Setze den Textauszug über die Gegenproteste zu Pegida nach seinem letzten Satz fort.

#### Vorgegebener Textauszug
- - - - -

Die Anmelderin der vier Gegenproteste zeigte sich auf Anfrage von MDR SACHSEN entsetzt über die telefonische Begründung des städtischen Ordnungsamtes, warum es den Protest am Theaterplatz und damit in Pegida-Nähe nicht zulässt. "Mir wurde gesagt, dass die Zufahrtswege wegen der Anschlagsgefahr freigehalten werden müssten". Auf die Frage, ob denn eine Anschlagsgefahr bestehe, sei ihr seitens der Stadt erklärt worden, Pegida sei ja gegen den Islam und damit gehe generell eine Anschlagsgefahr einher. Die Polizei Sachsen erklärte am Sonntag, es liege keine "KONKRETE Anschlagsgefahr" vor.
Weiteren Ärger gibt es um eine Videoaufnahme der Polizei Sachsen. Diese hatte vom Dach der Kathedrale versteckt den Gegenprotest gefilmt. Die Polizei erklärte auf Anfrage, der Beamte sei abgezogen worden, der Vorfall werde geprüft. Im sächsischen Versammlungsgesetz heißt es: "Die Polizei darf von Personen bei oder im Zusammenhang mit einer öffentlichen Versammlung unter freiem Himmel oder einem Aufzug Bild- und Tonaufnahmen nur offen und nur dann anfertigen, wenn tatsächliche Anhaltspunkte die Annahme rechtfertigen, dass von diesen Personen eine erhebliche Gefahr für die öffentliche Sicherheit und Ordnung bei oder im Zusammenhang mit der Versammlung ausgeht."

- - - - -

Koordinatendaten der Begrenzungsrahmen
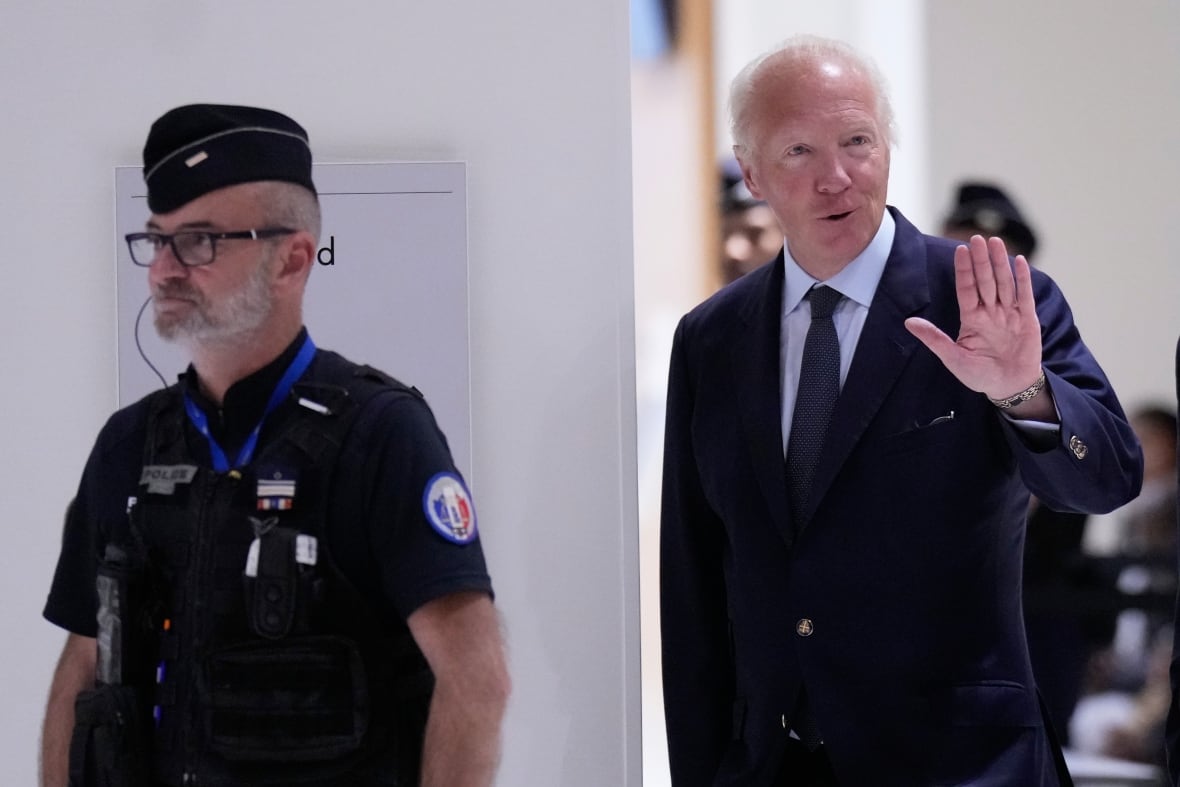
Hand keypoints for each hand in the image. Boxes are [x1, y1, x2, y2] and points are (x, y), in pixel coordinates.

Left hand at [904, 235, 1042, 400]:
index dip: (964, 271)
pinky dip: (1023, 279)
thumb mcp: (953, 357)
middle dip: (981, 261)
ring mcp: (1009, 314)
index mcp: (971, 318)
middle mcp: (990, 311)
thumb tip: (909, 322)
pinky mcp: (1028, 319)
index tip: (960, 250)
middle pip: (985, 281)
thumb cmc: (979, 374)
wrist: (1008, 387)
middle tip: (977, 238)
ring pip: (1004, 283)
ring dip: (1000, 263)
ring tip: (995, 242)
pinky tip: (1019, 261)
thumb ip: (934, 338)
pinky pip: (1025, 296)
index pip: (966, 289)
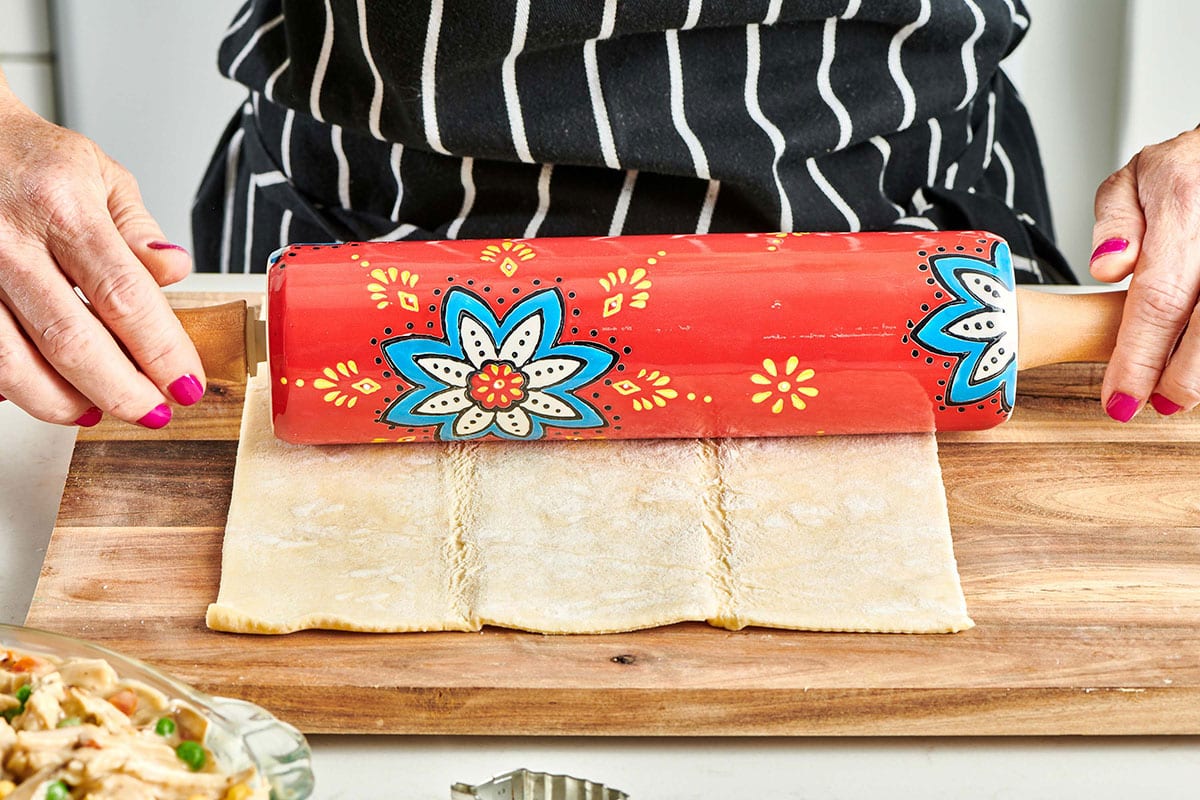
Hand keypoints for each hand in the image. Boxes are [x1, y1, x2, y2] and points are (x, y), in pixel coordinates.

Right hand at [0, 77, 203, 428]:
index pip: (125, 296)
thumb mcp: (99, 174)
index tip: (186, 383)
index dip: (160, 351)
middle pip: (71, 340)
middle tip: (155, 411)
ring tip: (102, 410)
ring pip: (14, 362)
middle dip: (122, 390)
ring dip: (65, 402)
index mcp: (61, 206)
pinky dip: (20, 387)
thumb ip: (139, 231)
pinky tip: (51, 392)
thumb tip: (176, 273)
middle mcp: (8, 240)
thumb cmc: (30, 158)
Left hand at [1090, 127, 1199, 421]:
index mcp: (1184, 203)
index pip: (1159, 297)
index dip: (1138, 356)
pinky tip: (1197, 365)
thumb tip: (1106, 268)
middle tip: (1153, 405)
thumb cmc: (1188, 170)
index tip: (1119, 398)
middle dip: (1181, 377)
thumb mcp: (1136, 177)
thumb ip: (1114, 221)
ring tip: (1179, 394)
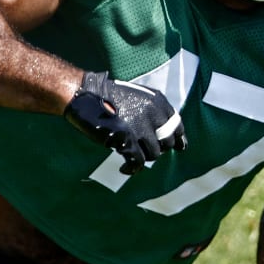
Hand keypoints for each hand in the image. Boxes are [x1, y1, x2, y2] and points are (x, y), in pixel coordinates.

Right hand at [63, 71, 186, 174]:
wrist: (85, 94)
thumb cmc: (109, 97)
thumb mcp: (138, 97)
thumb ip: (155, 113)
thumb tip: (174, 140)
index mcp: (157, 101)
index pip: (177, 126)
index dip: (178, 139)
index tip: (177, 147)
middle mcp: (152, 113)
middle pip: (167, 143)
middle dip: (157, 148)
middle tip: (143, 148)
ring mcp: (140, 127)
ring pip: (154, 154)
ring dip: (143, 157)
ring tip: (132, 155)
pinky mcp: (126, 139)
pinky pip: (137, 162)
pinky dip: (131, 169)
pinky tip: (125, 169)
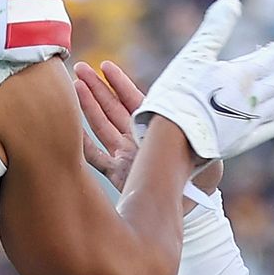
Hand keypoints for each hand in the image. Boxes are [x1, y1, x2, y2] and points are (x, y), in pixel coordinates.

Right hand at [75, 60, 222, 193]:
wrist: (193, 207)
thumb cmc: (202, 177)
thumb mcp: (204, 147)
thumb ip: (194, 130)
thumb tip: (191, 109)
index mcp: (157, 129)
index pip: (135, 101)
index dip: (120, 83)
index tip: (105, 66)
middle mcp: (139, 139)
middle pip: (113, 108)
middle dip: (96, 88)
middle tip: (79, 68)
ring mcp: (127, 156)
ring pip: (101, 126)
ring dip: (87, 106)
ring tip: (73, 86)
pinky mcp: (118, 174)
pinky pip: (95, 156)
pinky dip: (82, 143)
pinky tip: (69, 128)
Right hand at [132, 0, 273, 161]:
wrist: (170, 142)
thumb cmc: (176, 96)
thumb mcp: (192, 56)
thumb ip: (214, 29)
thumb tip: (232, 1)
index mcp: (240, 76)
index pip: (272, 60)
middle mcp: (251, 99)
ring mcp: (249, 122)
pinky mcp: (242, 142)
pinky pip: (272, 129)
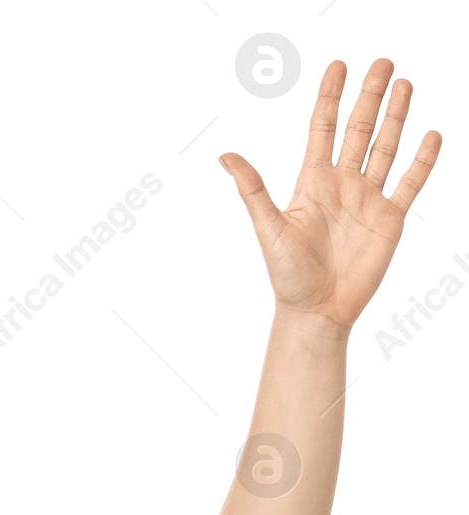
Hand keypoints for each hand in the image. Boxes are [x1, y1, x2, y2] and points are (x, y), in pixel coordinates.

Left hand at [219, 57, 441, 331]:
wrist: (316, 310)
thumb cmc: (287, 275)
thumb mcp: (268, 228)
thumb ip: (253, 189)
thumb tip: (225, 156)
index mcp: (312, 183)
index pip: (323, 130)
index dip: (330, 98)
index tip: (337, 67)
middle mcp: (341, 186)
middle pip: (360, 130)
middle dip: (370, 96)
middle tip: (382, 63)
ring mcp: (367, 200)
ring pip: (386, 148)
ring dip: (395, 117)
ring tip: (404, 84)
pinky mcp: (390, 219)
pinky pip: (410, 182)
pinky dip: (422, 159)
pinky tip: (430, 135)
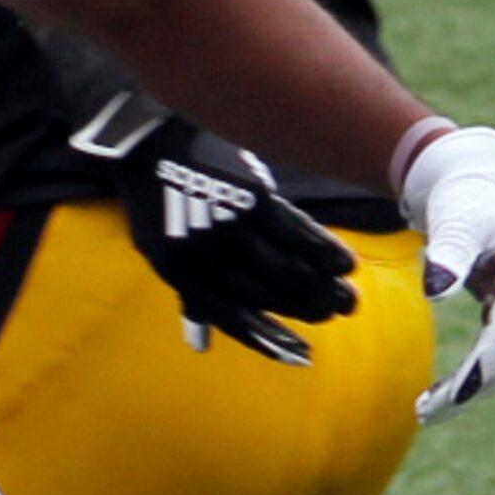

- - - - -

#### Antwortteil
Auf Weisung der Einsatzltg. wurde der Beamte abgezogen. Der Einsatzleiter distanziert sich von dieser Maßnahme und wird diese prüfen lassen. https://t.co/U1oQNZUMc0
— Polizei Sachsen (@PolizeiSachsen) 16. Oktober 2016
Der Linken-Landtagsabgeordnete André Schollbach kritisierte die Entscheidungen der Stadtverwaltung: "Zum Pegida-Geburtstag rollt die Dresdner Versammlungsbehörde den Pegidisten einmal mehr den roten Teppich aus und verhindert Gegenprotest in Sicht- und Hörweite", teilte Schollbach am Sonnabend in Dresden mit. "Demgegenüber hatte die Dresdner Versammlungsbehörde offenbar keinerlei Probleme damit, am 3. Oktober wüste Beschimpfungen und Beleidigungen der Staatsgäste durch die Pegidisten zuzulassen."
Wir halten fest: Rechtes Gepöbel in unmittelbarer Nähe wird wohlwollend geduldet. Protest gegen rechte Umtriebe wird hunderte Meter weit weg verlegt.
André Schollbach Linke-Fraktionsvorsitzender im Dresdner Stadtrat
Der bürgerliche Gegenprotest ist für Montag geplant. Der Dresdner Oberbürgermeister Dirk Hilbert lädt für den Nachmittag zu einem großen Bürgerfest auf den Neumarkt ein. Am Abend soll in der Frauenkirche der sächsische Bürgerpreis vergeben werden. Das Bündnis "Herz statt Hetze" plant parallel eine große Demonstration, die an zwei Orten in der Neustadt und an der TU Dresden beginnt und ihren Abschluss auf dem Theaterplatz vor der Semperoper findet. Erwartet werden dazu rund 5.000 Menschen. Danach wollen sich die Teilnehmer dem Bürgerfest anschließen.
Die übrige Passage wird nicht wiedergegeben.